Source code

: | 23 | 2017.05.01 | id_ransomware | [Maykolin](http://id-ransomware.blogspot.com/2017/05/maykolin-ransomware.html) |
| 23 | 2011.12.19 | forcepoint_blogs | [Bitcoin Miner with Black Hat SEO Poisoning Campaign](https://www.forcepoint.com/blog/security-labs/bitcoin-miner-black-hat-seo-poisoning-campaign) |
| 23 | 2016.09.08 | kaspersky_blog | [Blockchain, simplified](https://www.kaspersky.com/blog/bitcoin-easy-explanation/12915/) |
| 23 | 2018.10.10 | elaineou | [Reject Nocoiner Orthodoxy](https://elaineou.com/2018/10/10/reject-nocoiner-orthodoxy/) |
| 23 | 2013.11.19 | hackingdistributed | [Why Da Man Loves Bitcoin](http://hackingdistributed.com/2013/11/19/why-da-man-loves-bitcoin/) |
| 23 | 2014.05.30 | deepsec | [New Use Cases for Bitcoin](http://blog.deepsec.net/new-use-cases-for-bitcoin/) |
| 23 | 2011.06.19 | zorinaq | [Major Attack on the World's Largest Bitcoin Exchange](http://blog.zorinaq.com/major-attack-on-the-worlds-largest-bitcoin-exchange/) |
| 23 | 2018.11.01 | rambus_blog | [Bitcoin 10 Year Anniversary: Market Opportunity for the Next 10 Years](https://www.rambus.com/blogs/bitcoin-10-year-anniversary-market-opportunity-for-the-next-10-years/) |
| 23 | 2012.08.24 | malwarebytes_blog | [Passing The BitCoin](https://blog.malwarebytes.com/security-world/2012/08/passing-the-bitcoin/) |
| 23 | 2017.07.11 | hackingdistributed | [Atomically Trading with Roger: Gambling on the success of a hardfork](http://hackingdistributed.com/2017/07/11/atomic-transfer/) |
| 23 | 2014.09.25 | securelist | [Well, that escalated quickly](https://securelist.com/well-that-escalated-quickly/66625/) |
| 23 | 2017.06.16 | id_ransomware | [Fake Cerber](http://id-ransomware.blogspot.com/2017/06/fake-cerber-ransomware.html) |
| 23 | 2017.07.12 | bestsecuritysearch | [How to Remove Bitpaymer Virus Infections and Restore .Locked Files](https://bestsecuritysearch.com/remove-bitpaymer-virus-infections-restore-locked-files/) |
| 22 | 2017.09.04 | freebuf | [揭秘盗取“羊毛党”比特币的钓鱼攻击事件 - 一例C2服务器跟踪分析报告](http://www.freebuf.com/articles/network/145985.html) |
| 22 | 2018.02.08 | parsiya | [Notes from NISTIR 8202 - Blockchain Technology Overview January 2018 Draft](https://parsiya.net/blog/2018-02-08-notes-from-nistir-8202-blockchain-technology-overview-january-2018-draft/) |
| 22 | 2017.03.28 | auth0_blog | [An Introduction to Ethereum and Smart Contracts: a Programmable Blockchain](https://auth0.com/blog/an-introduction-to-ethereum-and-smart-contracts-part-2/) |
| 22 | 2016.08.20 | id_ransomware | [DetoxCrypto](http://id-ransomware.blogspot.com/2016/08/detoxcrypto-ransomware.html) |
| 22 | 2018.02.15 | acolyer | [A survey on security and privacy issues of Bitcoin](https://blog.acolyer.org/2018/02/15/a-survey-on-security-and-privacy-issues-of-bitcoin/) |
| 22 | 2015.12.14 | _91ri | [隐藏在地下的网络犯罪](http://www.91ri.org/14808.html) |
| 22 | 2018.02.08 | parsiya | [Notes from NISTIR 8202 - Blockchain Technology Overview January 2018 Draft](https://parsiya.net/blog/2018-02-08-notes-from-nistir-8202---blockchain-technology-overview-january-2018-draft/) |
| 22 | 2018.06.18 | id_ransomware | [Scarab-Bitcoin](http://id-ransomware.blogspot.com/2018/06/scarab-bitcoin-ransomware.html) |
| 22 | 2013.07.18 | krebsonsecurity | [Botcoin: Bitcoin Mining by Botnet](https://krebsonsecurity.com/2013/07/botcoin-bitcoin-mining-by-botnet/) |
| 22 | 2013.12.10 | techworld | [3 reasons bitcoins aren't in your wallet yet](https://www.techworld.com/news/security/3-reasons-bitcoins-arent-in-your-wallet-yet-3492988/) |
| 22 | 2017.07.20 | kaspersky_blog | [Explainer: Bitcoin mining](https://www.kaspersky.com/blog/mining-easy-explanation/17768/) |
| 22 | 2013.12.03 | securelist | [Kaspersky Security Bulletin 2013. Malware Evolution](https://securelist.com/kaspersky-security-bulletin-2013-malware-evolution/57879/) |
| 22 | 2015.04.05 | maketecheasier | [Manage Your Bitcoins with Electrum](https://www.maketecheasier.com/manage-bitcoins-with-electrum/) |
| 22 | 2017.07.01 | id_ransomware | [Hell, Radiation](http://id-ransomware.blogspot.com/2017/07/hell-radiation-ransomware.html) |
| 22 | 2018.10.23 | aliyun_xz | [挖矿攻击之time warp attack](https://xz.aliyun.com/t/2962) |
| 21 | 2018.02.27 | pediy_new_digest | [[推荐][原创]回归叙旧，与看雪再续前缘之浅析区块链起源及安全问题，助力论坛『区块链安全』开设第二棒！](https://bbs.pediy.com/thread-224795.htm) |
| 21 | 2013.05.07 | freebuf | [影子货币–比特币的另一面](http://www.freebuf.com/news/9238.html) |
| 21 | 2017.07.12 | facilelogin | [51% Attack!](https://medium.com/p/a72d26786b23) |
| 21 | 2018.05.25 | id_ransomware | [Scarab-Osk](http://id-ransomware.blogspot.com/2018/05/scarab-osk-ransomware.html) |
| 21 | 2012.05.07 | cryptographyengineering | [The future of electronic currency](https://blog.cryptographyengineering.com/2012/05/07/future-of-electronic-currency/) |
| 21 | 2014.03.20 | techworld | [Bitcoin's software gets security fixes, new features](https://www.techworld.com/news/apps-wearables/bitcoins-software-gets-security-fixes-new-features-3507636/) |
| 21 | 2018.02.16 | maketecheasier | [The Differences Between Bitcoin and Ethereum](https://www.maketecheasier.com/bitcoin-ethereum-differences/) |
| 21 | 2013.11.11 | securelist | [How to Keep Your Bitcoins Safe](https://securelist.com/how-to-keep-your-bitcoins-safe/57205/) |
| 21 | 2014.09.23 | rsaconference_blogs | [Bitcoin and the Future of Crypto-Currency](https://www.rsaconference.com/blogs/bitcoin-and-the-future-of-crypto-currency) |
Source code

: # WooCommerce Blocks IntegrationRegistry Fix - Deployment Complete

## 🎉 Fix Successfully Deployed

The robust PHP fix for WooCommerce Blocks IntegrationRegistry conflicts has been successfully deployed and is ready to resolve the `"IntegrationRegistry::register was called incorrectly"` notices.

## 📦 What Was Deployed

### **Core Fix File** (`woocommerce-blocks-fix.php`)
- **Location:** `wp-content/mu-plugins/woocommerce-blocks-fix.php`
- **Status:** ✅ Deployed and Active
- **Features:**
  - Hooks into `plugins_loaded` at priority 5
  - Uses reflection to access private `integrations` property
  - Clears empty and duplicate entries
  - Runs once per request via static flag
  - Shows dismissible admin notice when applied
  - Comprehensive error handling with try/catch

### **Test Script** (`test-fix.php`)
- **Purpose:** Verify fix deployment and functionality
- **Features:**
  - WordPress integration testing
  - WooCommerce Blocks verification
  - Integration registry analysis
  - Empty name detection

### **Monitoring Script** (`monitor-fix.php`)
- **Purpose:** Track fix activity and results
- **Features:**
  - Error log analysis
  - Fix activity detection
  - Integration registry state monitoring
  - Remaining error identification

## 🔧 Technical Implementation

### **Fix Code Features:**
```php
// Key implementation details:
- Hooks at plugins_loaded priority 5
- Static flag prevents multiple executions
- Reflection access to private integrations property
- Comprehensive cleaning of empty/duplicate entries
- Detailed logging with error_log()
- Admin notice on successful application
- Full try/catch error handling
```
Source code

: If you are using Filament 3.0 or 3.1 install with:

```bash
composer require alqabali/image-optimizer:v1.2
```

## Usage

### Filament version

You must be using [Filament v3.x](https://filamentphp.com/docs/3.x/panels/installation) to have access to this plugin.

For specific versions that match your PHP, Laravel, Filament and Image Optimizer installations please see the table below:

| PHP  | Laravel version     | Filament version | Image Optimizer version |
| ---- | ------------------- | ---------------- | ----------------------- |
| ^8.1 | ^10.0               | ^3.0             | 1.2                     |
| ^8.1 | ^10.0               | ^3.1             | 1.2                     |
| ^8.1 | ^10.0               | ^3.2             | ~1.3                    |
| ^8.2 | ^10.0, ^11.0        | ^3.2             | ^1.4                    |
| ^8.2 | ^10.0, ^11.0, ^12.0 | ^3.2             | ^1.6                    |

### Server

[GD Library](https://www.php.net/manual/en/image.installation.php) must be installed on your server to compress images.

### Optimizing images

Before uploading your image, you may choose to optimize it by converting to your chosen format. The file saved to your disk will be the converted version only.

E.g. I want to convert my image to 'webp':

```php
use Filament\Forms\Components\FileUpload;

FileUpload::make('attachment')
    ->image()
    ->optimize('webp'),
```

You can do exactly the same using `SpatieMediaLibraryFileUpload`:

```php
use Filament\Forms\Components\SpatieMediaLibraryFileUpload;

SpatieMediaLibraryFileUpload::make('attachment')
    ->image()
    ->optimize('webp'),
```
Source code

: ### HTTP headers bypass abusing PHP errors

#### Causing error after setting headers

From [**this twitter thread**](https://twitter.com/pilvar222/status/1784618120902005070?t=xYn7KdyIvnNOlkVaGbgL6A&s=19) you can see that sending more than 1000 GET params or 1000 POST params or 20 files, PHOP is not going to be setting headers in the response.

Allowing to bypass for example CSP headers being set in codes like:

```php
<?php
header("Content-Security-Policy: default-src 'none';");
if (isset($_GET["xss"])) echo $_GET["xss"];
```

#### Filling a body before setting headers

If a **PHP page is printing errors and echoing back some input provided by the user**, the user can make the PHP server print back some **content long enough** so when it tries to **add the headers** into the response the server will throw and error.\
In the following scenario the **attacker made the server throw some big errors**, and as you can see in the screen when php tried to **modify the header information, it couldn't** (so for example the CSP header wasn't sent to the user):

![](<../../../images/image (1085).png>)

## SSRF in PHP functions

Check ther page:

•••

Take the listing from its first line to the line containing "23 | 2012.08.24". Reproduce those lines exactly and nothing else.

Source code

: | 23 | 2017.05.01 | id_ransomware | [Maykolin](http://id-ransomware.blogspot.com/2017/05/maykolin-ransomware.html) |
| 23 | 2011.12.19 | forcepoint_blogs | [Bitcoin Miner with Black Hat SEO Poisoning Campaign](https://www.forcepoint.com/blog/security-labs/bitcoin-miner-black-hat-seo-poisoning-campaign) |
| 23 | 2016.09.08 | kaspersky_blog | [Blockchain, simplified](https://www.kaspersky.com/blog/bitcoin-easy-explanation/12915/) |
| 23 | 2018.10.10 | elaineou | [Reject Nocoiner Orthodoxy](https://elaineou.com/2018/10/10/reject-nocoiner-orthodoxy/) |
| 23 | 2013.11.19 | hackingdistributed | [Why Da Man Loves Bitcoin](http://hackingdistributed.com/2013/11/19/why-da-man-loves-bitcoin/) |
| 23 | 2014.05.30 | deepsec | [New Use Cases for Bitcoin](http://blog.deepsec.net/new-use-cases-for-bitcoin/) |
| 23 | 2011.06.19 | zorinaq | [Major Attack on the World's Largest Bitcoin Exchange](http://blog.zorinaq.com/major-attack-on-the-worlds-largest-bitcoin-exchange/) |
| 23 | 2018.11.01 | rambus_blog | [Bitcoin 10 Year Anniversary: Market Opportunity for the Next 10 Years](https://www.rambus.com/blogs/bitcoin-10-year-anniversary-market-opportunity-for-the-next-10-years/) |
| 23 | 2012.08.24 | malwarebytes_blog | [Passing The BitCoin](https://blog.malwarebytes.com/security-world/2012/08/passing-the-bitcoin/) |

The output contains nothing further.